Le Burkina Faso, deuxième acteur clé
Le Burkina Faso s’était engagé à renforcer la propagande sur Facebook, Tik Tok et YouTube à travers ses cyber-activistes. Des influenceurs francophones et anglophones étaient chargés de produire des images, des vidéos manipulées et des faux communiqués pour tromper la vigilance de la population. Leur objectif était d’imposer la perception d’un pouvoir renversé et empêcher la mobilisation populaire contre les mutins.
Le samedi 6 décembre 2025, contre toute attente, le Niger a ouvert ses frontières terrestres avec le Bénin après un long temps de fermeture. Cette initiative aurait facilitée le transport des armes qui devraient servir au coup d’État. L’arrestation de plusieurs ressortissants burkinabè démontre, que l’opération a été préparée puis et exécutée avec la complicité de l’AES.
Lorsque l’opération a échoué, la propagande sahélienne s’est mise en branle. Des influenceurs proches des juntes du Mali, du Niger et du Burkina Faso ont diffusé un flot continu de rumeurs, de faux communiqués et de vidéos affirmant que le président Talon avait fui, que l’armée avait rallié les mutins ou que les institutions étaient tombées. L’un des idéologues proches du pouvoir burkinabè, Koné Gbagbo, déjà auteur de la fausse alerte d’un coup d’État au Bénin le 16 janvier 2025, a publiquement expliqué que "les mutins auraient dû pousser les populations dans la rue pour empêcher l’intervention de l’aviation nigériane venue en soutien à Cotonou". La vie de citoyens béninois devenait, dans cette analyse, un simple levier tactique. Ibrahim Maïga a publiquement salué la tentative de coup d’État.
Au moment de l’opération, l’armée béninoise a tenu jusqu'au bout. Le commandant de la Garde républicaine, Dieudonné Djimon Tévoédjrè, raconte comment, à 2 h 10, deux généraux de l’armée républicaine ont été attaqués simultanément à leur domicile. À 5 h, la résidence présidentielle était prise pour cible. La riposte rapide a mis en déroute les mutins, pris de court. Après cet échec, les auteurs de la tentative de coup d’État ont cherché à obtenir un appui aérien auprès d’un pays voisin du Bénin afin de renverser le rapport de force. Cette démarche a été mise au jour grâce à l’interception d’une conversation téléphonique, qui a confirmé l’ampleur et la gravité du complot. Informés de la situation, les partenaires et alliés du régime béninois ont rapidement décidé d’apporter leur soutien aux autorités légales. Cette mobilisation a permis une riposte coordonnée et efficace, conduisant à la neutralisation rapide des mutins. Un élément continue de susciter des interrogations.
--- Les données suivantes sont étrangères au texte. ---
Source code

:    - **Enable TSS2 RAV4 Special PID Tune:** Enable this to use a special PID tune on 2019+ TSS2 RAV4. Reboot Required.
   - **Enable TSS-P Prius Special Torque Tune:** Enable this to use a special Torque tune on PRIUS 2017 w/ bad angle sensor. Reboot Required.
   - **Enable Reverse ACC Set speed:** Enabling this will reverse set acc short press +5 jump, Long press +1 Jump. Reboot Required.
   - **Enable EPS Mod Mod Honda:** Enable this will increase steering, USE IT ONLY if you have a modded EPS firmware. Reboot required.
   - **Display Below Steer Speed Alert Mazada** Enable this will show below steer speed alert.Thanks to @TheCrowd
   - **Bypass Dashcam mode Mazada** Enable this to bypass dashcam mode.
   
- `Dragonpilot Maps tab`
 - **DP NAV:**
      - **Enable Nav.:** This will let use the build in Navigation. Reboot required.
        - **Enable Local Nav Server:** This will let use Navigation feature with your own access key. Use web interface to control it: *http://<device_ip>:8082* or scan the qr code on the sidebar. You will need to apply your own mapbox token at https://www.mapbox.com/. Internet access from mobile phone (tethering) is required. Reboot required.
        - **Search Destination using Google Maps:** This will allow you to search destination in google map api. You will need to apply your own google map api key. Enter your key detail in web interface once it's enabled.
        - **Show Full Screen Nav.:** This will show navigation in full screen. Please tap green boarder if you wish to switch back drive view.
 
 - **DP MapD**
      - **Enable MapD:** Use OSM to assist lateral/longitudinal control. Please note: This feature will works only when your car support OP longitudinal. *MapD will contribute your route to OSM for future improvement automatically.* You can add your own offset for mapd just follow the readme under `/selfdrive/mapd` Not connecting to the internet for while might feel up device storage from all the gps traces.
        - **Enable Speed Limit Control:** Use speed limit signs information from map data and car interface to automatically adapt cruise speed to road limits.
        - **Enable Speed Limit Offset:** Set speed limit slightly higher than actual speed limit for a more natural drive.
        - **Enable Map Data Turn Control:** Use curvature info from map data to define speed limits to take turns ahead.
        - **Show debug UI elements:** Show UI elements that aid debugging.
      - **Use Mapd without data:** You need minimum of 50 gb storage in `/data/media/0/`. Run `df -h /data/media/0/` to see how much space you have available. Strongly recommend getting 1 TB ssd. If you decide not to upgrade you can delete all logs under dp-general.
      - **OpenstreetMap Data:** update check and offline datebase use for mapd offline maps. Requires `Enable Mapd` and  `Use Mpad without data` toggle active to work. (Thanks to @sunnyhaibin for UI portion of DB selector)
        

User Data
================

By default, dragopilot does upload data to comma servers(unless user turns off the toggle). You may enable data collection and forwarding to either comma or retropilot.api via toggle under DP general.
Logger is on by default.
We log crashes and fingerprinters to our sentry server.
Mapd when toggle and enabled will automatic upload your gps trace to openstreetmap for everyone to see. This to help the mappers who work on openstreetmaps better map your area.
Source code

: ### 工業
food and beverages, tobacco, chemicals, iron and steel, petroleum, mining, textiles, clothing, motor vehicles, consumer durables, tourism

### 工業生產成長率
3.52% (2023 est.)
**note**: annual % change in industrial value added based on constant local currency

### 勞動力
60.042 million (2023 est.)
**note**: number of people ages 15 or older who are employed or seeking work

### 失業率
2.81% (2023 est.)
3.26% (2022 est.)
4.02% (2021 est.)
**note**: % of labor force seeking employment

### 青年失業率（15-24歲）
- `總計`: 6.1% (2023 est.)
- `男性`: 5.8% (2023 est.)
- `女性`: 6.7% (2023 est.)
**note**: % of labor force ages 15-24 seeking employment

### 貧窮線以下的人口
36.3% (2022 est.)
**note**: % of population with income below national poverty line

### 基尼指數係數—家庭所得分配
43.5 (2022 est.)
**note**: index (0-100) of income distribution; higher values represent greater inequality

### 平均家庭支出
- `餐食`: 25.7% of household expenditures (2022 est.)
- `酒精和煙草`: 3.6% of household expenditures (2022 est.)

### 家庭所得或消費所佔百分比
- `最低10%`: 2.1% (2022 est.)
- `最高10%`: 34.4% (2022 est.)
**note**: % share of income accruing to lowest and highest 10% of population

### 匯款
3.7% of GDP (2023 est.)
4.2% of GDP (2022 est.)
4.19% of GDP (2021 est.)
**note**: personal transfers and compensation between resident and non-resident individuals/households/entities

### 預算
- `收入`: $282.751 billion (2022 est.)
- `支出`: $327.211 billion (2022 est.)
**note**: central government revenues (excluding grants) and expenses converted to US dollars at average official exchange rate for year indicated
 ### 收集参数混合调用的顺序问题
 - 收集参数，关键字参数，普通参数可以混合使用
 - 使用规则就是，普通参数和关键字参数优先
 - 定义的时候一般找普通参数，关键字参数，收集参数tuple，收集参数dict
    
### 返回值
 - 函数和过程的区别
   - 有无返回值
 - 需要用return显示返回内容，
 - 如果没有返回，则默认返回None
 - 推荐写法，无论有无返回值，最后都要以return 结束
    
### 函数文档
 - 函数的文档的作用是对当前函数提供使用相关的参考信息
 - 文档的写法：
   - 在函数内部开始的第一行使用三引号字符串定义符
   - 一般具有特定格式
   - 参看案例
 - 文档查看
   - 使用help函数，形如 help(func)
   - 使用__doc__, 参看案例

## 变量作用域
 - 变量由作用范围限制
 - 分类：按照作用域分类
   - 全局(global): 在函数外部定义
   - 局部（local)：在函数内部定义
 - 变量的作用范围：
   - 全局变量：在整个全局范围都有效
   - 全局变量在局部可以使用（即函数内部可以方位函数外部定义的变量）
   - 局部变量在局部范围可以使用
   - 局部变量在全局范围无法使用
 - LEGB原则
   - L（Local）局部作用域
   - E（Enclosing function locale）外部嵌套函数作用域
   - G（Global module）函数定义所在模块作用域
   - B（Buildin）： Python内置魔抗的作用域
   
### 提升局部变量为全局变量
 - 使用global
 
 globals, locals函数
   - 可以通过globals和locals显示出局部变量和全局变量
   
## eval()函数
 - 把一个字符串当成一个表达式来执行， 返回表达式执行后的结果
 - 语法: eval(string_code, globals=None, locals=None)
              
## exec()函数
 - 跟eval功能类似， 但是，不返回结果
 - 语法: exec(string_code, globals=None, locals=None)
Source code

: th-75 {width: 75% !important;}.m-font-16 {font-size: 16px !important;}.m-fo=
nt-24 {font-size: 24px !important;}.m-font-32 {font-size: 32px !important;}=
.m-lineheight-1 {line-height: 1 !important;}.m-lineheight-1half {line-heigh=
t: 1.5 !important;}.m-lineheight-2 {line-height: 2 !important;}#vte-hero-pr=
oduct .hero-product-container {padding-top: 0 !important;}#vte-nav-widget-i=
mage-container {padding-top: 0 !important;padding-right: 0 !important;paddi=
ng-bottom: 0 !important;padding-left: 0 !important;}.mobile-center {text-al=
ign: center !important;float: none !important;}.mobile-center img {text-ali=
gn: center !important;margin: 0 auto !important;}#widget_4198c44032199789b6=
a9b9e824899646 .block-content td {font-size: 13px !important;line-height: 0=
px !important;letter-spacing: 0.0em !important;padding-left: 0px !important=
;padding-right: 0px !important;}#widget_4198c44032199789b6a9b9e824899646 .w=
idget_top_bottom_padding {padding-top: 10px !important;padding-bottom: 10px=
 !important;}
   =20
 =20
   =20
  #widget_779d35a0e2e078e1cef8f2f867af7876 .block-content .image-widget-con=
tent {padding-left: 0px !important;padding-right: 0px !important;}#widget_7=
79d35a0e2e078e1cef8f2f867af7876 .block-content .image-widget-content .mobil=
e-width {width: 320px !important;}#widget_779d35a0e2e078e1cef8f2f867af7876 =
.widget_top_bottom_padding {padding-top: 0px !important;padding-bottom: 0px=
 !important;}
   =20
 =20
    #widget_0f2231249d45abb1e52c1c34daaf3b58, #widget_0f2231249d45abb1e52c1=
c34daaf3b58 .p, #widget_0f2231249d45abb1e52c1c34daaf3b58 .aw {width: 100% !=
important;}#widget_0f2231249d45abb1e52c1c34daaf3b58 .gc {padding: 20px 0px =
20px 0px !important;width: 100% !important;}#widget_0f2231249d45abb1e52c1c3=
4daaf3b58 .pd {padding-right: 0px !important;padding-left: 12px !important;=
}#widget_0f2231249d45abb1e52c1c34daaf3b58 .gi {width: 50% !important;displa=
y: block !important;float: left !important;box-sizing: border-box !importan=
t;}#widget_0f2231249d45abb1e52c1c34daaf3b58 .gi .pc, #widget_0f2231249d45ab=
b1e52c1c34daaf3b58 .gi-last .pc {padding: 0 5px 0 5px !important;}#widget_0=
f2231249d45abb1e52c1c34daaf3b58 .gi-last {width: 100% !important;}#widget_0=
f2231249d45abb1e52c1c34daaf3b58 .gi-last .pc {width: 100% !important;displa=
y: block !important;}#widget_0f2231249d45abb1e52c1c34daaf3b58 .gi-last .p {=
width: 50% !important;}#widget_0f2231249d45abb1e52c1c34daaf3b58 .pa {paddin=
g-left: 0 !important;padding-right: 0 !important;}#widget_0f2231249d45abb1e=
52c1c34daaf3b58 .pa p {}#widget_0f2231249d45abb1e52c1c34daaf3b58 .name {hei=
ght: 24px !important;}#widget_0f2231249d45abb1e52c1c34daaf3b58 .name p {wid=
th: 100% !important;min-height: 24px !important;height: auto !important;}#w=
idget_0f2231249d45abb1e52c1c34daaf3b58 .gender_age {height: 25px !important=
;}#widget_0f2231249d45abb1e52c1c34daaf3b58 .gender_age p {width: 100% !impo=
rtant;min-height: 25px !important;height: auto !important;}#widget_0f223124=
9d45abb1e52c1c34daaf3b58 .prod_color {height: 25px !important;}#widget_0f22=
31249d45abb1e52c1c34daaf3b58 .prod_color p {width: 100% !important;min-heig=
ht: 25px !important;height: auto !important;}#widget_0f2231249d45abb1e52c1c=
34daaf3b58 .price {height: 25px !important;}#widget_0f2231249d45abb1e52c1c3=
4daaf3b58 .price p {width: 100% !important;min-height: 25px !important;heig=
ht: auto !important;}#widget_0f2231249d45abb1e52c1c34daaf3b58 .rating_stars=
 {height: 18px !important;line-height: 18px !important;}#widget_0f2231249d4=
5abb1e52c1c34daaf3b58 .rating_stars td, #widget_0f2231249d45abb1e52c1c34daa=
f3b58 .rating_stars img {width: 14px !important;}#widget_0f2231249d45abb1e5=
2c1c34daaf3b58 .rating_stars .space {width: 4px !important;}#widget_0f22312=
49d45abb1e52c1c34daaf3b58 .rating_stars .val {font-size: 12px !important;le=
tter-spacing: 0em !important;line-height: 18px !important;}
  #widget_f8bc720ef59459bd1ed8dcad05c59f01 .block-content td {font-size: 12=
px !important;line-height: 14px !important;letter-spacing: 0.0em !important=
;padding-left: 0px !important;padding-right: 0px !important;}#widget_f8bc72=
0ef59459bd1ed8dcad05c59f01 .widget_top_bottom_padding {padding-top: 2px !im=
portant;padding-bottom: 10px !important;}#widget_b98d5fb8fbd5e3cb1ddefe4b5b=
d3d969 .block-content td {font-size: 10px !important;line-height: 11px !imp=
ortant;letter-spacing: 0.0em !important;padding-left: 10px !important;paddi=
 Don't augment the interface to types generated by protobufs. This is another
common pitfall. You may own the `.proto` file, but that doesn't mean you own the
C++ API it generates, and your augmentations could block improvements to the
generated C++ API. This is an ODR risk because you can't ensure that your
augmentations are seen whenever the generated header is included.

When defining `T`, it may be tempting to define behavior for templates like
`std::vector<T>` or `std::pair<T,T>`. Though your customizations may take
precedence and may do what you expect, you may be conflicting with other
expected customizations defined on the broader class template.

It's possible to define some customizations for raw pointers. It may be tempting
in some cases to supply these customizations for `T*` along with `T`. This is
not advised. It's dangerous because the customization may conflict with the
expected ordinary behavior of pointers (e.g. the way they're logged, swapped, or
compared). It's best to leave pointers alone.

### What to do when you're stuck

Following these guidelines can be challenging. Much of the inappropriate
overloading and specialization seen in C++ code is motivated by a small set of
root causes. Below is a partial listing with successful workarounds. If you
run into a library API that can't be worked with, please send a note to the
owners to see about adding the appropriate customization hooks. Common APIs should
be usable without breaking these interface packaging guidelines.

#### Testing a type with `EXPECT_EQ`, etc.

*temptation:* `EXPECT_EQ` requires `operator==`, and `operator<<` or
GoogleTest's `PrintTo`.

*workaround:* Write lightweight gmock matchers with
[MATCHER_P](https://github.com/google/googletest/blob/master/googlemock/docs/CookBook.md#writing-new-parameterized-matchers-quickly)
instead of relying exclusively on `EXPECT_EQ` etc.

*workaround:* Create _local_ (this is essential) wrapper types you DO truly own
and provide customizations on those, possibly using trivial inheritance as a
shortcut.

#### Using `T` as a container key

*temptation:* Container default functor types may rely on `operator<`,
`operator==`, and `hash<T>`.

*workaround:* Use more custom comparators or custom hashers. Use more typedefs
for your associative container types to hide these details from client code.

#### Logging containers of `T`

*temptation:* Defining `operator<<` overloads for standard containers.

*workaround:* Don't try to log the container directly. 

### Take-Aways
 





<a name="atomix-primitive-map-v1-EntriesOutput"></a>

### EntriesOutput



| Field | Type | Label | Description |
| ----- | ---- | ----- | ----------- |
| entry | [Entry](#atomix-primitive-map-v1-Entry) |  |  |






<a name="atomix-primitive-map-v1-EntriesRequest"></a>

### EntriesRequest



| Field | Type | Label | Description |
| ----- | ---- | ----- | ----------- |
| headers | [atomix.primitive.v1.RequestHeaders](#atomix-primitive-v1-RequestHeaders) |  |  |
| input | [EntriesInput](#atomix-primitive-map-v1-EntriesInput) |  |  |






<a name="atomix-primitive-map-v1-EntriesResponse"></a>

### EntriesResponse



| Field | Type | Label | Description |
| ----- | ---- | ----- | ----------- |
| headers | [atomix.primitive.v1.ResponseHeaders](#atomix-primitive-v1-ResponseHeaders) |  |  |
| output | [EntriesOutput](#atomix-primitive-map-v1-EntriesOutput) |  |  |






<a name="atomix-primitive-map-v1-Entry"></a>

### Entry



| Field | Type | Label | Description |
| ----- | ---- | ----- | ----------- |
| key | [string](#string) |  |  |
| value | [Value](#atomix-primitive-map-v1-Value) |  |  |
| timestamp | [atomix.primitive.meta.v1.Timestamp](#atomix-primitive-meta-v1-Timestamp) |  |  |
Le silence du Togo, où Pascal Tigri s’est réfugié après l’échec du coup. Plus de cinq jours après les événements, Lomé n’avait toujours pas réagi. Selon les informations d’Ouest-Afrik, Tigri y bénéficierait même d’une protection discrète. L’enquête en cours devra faire la lumière sur une éventuelle complicité du Togo dans l’affaire.